10初めての依頼
『……毎日毎日水晶ムチと短剣を作らされる身にもなってくれ。特にムチ、あれ水晶入れるの大変なんだぞ…』
『短剣で良いなら僕作ろうか。弾丸のついでにそれくらいならいいよ』
『頼む!』
『10本お願いするわ!』
『多い、減らして。そこまで暇じゃないよ』
あ、シャードさんが発言してる。
普段見ない彼の姿に少しウキウキしながら…75レベルの石碑のクエストがようやく終わった。
ルイスさんに出会って1週間。
各地のクエストは無事に終わりだし、残りは深海漁港の80石碑のみとなった。
現在のレベルは88。女神の指輪は1個。
そろそろ、神様へのクエストを達成するために……本気を出して砂糖とはちみつを集める時が来たようだ。

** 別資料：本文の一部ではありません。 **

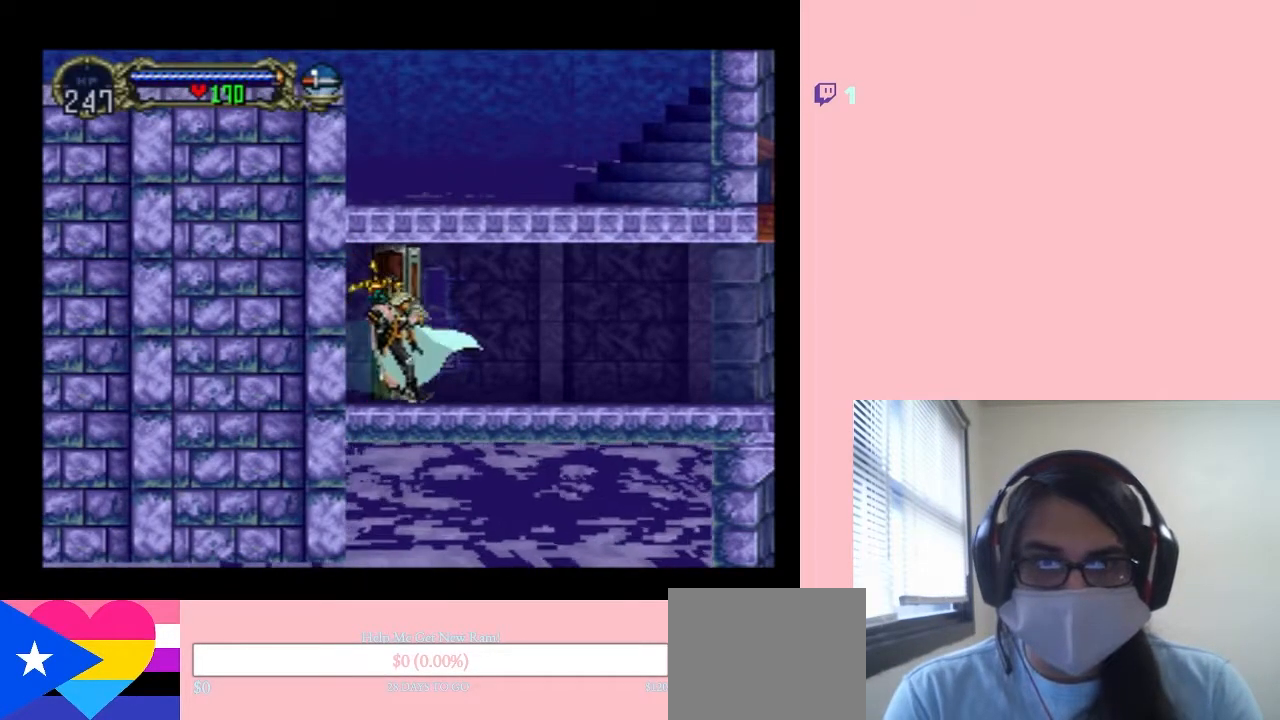
{"dt_ms": 500, "buttons": ["DPAD_LEFT"], "left_stick": "center", "right_stick": "center", "events": []}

ルームのログを見てから、現在私の装備を作るために……感知エンチャントをつけるアイテムを集め回ってるシャードさんにメッセージを送る。
toシャード
Title 石碑クエストが75まで終わりました
本文
本格的にレベル上げをしたいので、ちょっと採取をガッツリしたいんですけどクランの方にどうお願いをすればいいですか
狩りで忙しいだろうからもうちょい返事を待つ間ちょっと休憩しようかと思っていると…即座に幹部ルームで動きがあった。
『急募、採取護衛。どう頼めば良いのか分からないってさ』
シャードさん…まああってるけど。
ベンチに座りながらルームの流れを見てみる。
『お、嫁さんのか』
『あら、じゃあヤシロと私でそっちに行こうかしら?』
『初対面の2人とじゃかわい子ちゃんも気が引けるだろうし俺も行くよ。シャード、お前はこのままルルスリの羽を俺の分まで取っとけ』
『はあ?マスターが狩ってればいいじゃないなんで僕が』
『お前の方が狩りのスピード早いだろ。嫉妬深い男はモテないぞ』
『嫉妬じゃないし!!!』
『嫁ちゃんどこに行けばい〜い?』
『火山地帯入口と森林地帯の花園、どっちの方が楽ですか?』
『入口は少し面倒だな。やるなら夜の方がいいだろう、その選択肢なら森林地帯だな』
『じゃあ森林地帯の石碑で待ってます』
武器の耐久は…まだ平気。水晶弾もまだある。
シャードさんにありがとうございますと連絡を送ってから、中央王都-森林地帯寄りの石碑に飛ぶとそこには既にルイスさんと、おそらくヤシロさんとルルティアさんが立っていた。
「あ、嫁ちゃ〜ん?こんにちは、ルルティアよ」
「初めましてヤシロだ。クラスはダガーマスター、職業は調理人だ。良い食材があればなんでも言ってくれ」
「あらそこまで教えちゃう感じ?私はウィップマスター、職業は今朝探検者になったわ」
「夕凪いすずと申します。ご存知と思いますがガンマスターで探検者です、よろしくお願いします」
「かわい子ちゃん、こいつらが基本的に採取関連のメイン者になるからよろしく。まあ、他の幹部も手が空いてたら手伝うように言ってあるから」
「はい」
4人で森林地帯の花が咲き乱れる秘密の花園と言われるエリアに向かう。そこはモンスターのでない綺麗な花が咲き乱れるエリアで………ゲーム内では採取陣がこぞって集まっていた場所だ。